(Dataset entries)
[Start of section]

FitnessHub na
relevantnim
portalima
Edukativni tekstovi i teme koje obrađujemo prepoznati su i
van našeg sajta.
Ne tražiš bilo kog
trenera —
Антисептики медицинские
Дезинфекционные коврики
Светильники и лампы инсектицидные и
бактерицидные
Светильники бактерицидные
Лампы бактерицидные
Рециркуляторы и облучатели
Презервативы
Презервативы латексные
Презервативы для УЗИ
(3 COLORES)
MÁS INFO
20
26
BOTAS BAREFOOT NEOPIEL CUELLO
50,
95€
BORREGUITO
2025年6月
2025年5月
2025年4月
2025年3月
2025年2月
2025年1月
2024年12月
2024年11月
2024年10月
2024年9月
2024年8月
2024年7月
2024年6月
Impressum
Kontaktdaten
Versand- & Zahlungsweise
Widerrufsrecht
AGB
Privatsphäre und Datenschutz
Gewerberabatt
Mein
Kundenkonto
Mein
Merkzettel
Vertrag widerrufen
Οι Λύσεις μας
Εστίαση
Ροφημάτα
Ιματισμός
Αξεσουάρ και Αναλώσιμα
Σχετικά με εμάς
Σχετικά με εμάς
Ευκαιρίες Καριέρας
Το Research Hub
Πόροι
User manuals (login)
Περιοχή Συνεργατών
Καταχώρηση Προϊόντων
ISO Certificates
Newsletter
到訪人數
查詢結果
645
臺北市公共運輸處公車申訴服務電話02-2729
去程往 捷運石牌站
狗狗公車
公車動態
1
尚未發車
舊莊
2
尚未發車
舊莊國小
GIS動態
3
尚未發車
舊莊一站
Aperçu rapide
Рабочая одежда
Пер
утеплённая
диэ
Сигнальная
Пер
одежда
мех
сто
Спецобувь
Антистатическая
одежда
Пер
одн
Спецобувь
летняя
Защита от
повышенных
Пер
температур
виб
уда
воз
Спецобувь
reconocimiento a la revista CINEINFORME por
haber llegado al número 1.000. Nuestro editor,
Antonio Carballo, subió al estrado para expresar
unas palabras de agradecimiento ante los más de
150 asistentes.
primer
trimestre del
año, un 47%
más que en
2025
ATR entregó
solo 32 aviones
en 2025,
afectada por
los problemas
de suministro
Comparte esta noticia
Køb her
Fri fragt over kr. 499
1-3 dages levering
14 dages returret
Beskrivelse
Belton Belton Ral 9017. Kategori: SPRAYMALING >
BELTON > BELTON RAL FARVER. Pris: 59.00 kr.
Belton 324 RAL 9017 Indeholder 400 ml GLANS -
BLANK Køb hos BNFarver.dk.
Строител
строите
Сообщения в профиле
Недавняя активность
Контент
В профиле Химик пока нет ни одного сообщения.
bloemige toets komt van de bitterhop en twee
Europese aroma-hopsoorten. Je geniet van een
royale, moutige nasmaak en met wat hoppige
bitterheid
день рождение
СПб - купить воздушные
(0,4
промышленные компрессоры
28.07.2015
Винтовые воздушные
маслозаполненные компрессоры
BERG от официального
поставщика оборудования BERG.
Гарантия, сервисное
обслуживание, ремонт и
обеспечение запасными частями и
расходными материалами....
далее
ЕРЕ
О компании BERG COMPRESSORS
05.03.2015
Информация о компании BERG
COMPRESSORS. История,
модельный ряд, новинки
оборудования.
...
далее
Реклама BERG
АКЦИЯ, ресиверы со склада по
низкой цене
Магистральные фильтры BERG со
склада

[End of section]

◆ The problem ◆
Across all the lines of the data, count those that include the word "COMPRESSORS" and reply with that number only.

◆ Response area ◆
2